The fluted appearance of cupcake liners and coffee filters, of course lends itself to paper flower-making – and that’s what you get here.  The author also takes advantage of the fact that coffee filters wick up liquid and are therefore very dyeable – cue dip-dye effects with food colouring. The ribbed edging of paper plates is engineered to make a variety of masks – love the peekaboo lion’s mane mask and the bunny.

Other cute projects include the Paper Bag Animal Favor Bags – playful woodland creatures created with paint and a few deft folds. The author is particularly good at re-purposing cardboard tubes. The Sea Creatures Mobile is very clever – sharks with serrated teeth and an octopus with curly tentacles. Big fun. Also here: a brilliant take on the super-graphic typographic letters trend. Usually this entails curvy-cutting and much tab-gluing, but by cutting letters out of carboard tubes the process is streamlined and only cutting is required. Nice work!

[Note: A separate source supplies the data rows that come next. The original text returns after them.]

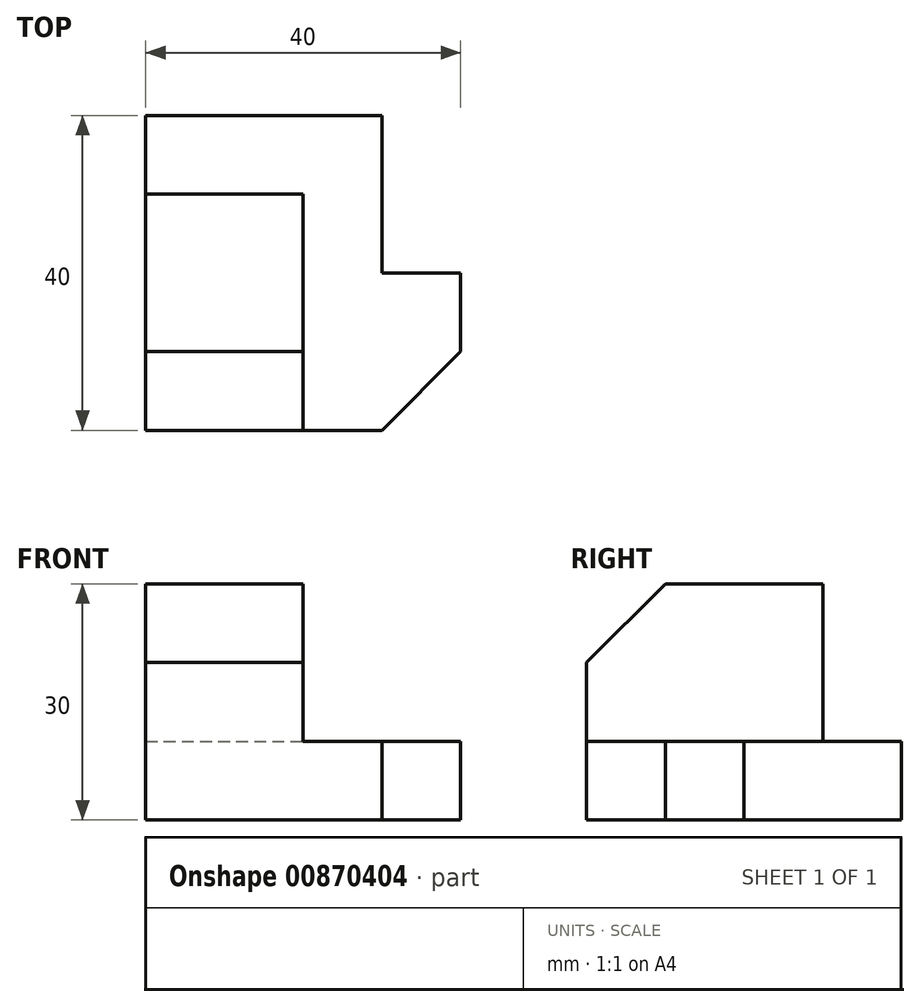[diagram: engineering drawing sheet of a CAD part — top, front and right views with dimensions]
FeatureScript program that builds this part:
annotation { "Feature Type Name" : "Feature", "Feature Type Description" : "" }
export const myFeature = defineFeature(function(context is Context, id is Id, definition is map)
    precondition{}
    {
        {
            var Q0;
            Q0=qCreatedBy(makeId("Top.planeOp"),FACE);
            var sketch = newSketch(context, id + "F0", { "sketchPlane" : qUnion([Q0])});
            skLineSegment(sketch, "E0", {"start": v(0, 0) * mm, "end": v(0, 40) * mm});
            skLineSegment(sketch, "E1", {"start": v(0, 40) * mm, "end": v(30, 40) * mm});
            skLineSegment(sketch, "E2", {"start": v(30, 40) * mm, "end": v(30, 20) * mm});
            skLineSegment(sketch, "E3", {"start": v(30, 20) * mm, "end": v(40, 20) * mm});
            skLineSegment(sketch, "E4", {"start": v(40, 20) * mm, "end": v(40, 10) * mm});
            skLineSegment(sketch, "E5", {"start": v(40, 10) * mm, "end": v(30, 0) * mm});
            skLineSegment(sketch, "E6", {"start": v(30, 0) * mm, "end": v(0, 0) * mm});
            skSolve(sketch);
        }
        {
            var Q0;
            Q0 = qSketchRegion(id + "F0", true);
            extrude(context, id + "F1", {"entities" : qUnion([Q0]), "depth" : 10 * mm, "offsetDistance" : 25 * mm});
        }
        {
            var Q0;
            Q0=makeQuery(id+"F1.opExtrude","CAP_FACE",FACE,{"disambiguationData":[OSD([sQuery(id+"F0.wireOp",EDGE,"E0"),sQuery(id+"F0.wireOp",EDGE,"E1"),sQuery(id+"F0.wireOp",EDGE,"E2"),sQuery(id+"F0.wireOp",EDGE,"E3"),sQuery(id+"F0.wireOp",EDGE,"E4"),sQuery(id+"F0.wireOp",EDGE,"E5"),sQuery(id+"F0.wireOp",EDGE,"E6")])],"isStart":false});
            var sketch = newSketch(context, id + "F2", { "sketchPlane" : qUnion([Q0])});
            skLineSegment(sketch, "E7.bottom", {"start": v(0, 0) * mm, "end": v(20, 0) * mm});
            skLineSegment(sketch, "E7.top", {"start": v(0, 30) * mm, "end": v(20, 30) * mm});
            skLineSegment(sketch, "E7.left", {"start": v(0, 0) * mm, "end": v(0, 30) * mm});
            skLineSegment(sketch, "E7.right", {"start": v(20, 0) * mm, "end": v(20, 30) * mm});
            skSolve(sketch);
        }
        {
            var Q0;
            Q0 = qSketchRegion(id + "F2", true);
            extrude(context, id + "F3", {"entities" : qUnion([Q0]), "operationType" : NewBodyOperationType.ADD, "depth" : 20 * mm, "offsetDistance" : 25 * mm});
        }
        {
            var Q0;
            Q0=makeQuery(id+"F3.opExtrude","CAP_EDGE",EDGE,{"disambiguationData":[OSD([sQuery(id+"F2.wireOp",EDGE,"E7.bottom")])],"isStart":false});
            chamfer(context, id + "F4", {"entities" : qUnion([Q0]), "width" : 10 * mm, "tangentPropagation" : true});
        }
    });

The step-by-steps are text-only – but the projects are simplicity itself, so this suffices. There’s a template section back-of-book, some same-size, some reduced, others enlarged. There’s also an index, which seems a bit overkill in a book of this nature – but I think that has to do with the publisher’s style. 


This title would make a nice gift for someone you know in nursery or childhood education, or for any Mum with kids to entertain and occupy. Many of the projects could be made as kids' party activities.